━━━ TEXT SECTION ━━━

On February 10, 2017, the Partnership completed a public offering of $1.25 billion aggregate principal amount of 4.125 percent unsecured senior notes due March 2027 (the “2027 Senior Notes”) and $1.0 billion aggregate principal amount of 5.200 percent unsecured senior notes due March 2047 (the “2047 Senior Notes” and, collectively with the 2027 Senior Notes, the “New Senior Notes”). The 2027 Senior Notes and the 2047 Senior Notes were offered at a price to the public of 99.834 percent and 99.304 percent of par, respectively, at an interest rate of 4.125 percent and 5.200 percent, respectively. The Partnership intends to use the net proceeds from this offering for general partnership purposes, which may include, from time to time, acquisitions (including the previously announced planned dropdown of assets from MPC, the acquisition of the Ozark pipeline, and the acquisition of a partial, indirect equity interest in the Xxxxxx Pipeline system) and capital expenditures.

━━━

**QUESTIONS TO ANSWER:**
1. According to the senior notes passage, at what price to the public were the 2047 Senior Notes offered?
2. Write the next part of the senior notes passage, picking up after its final sentence.
The rows that follow have nothing to do with the senior notes passage.

━━━ EXTRACTED ENTRIES ━━━

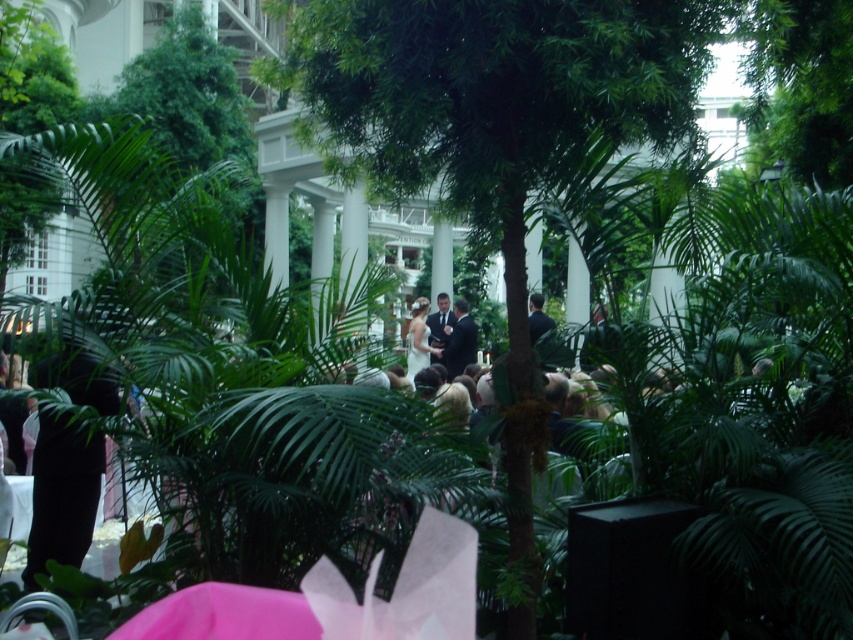
The height and width of the screenshot is (640, 853). What do you see at coordinates (460, 340) in the screenshot? I see `dark suit at center` at bounding box center [460, 340].

Is dark suit at center in front of white satin dress at center?

Yes, dark suit at center is closer to the viewer.

The height and width of the screenshot is (640, 853). What do you see at coordinates (460, 340) in the screenshot?
I see `dark suit at center` at bounding box center [460, 340].

Image resolution: width=853 pixels, height=640 pixels. I want to click on dark suit at center, so click(x=460, y=340).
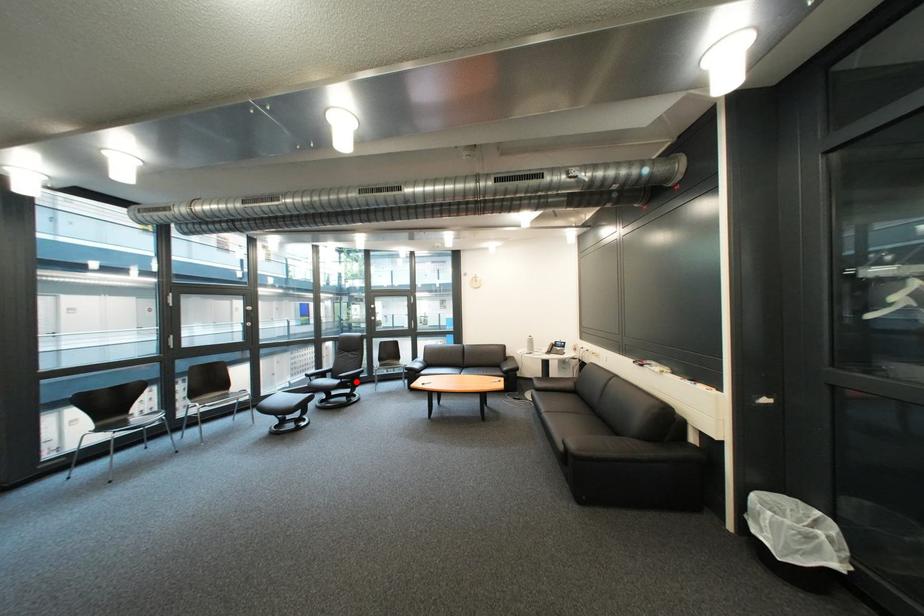
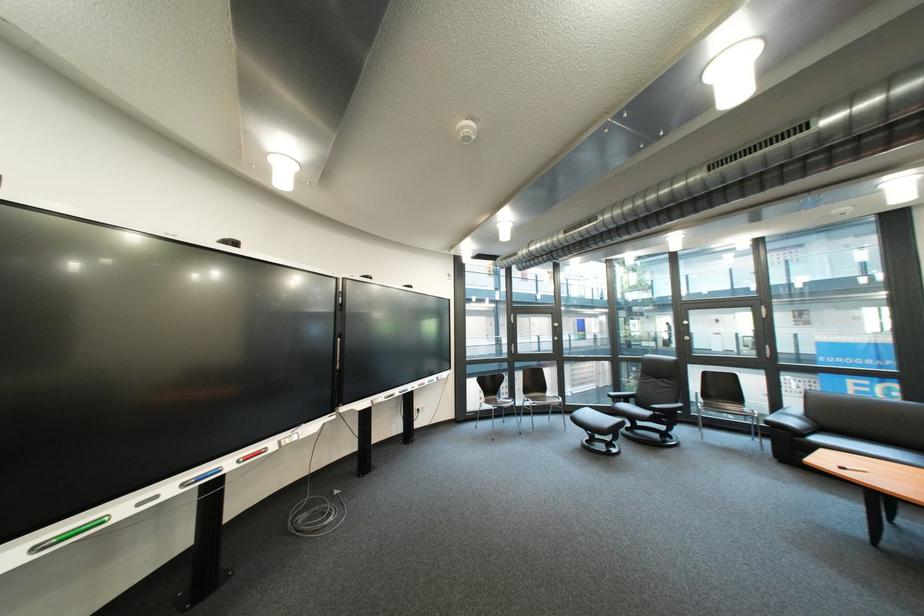
Locate, in the second image, the point that corresponds to the highlighted location in the first image.

(670, 415)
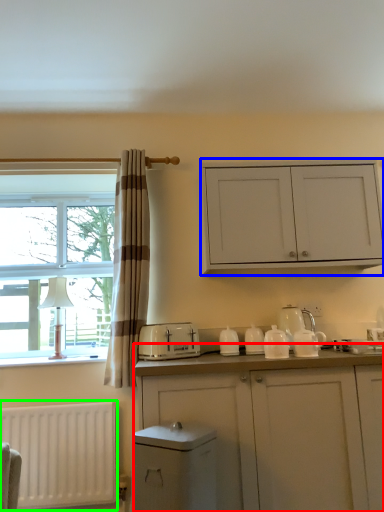
Question: Considering the real-world distances, which object is farthest from cabinetry (highlighted by a red box)? cabinetry (highlighted by a blue box) or radiator (highlighted by a green box)?

Choices:
 (A) cabinetry
 (B) radiator

Answer: (B)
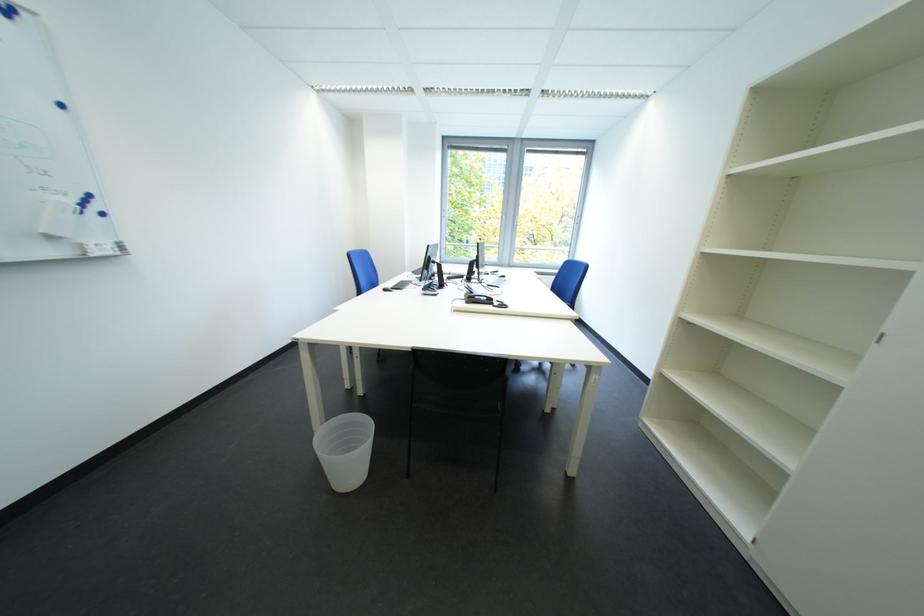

━━━

**RESPONSES:**
1. 99.304 percent of par.

2.
On February 13, 2017, the Partnership announced that it has entered into an asset purchase agreement with Enbridge Pipelines (Ozark) LLC (“Enbridge Ozark”), under which an affiliate of Pipe Line Holdings has agreed to purchase Ozark pipeline for approximately $220 million from Enbridge Ozark. The Ozark pipeline is a 433-mile, 22-inch crude oil pipeline originating in Cushing, Oklahoma, and terminating in Wood River, Illinois, and capable of transporting approximately 230,000 barrels per day. This purchase transaction is expected to close in the first quarter of 2017.
On February 15, 2017, MPLX LP closed on its previously announced intent to participate in a joint venture with Enbridge Energy Partners L.P. (“Enbridge Energy Partners”) to acquire a 9.1875 percent indirect interest in the Dakota Access Pipeline (“DAPL”) and Energy Transfer Crude Oil Company Pipeline (“ETCOP”) projects, collectively referred to as the Xxxxxx Pipeline system, from Energy Transfer Partners, L.P. (“ETP”) and Sunoco Logistics Partners, L.P. (“SXL”) for $500 million.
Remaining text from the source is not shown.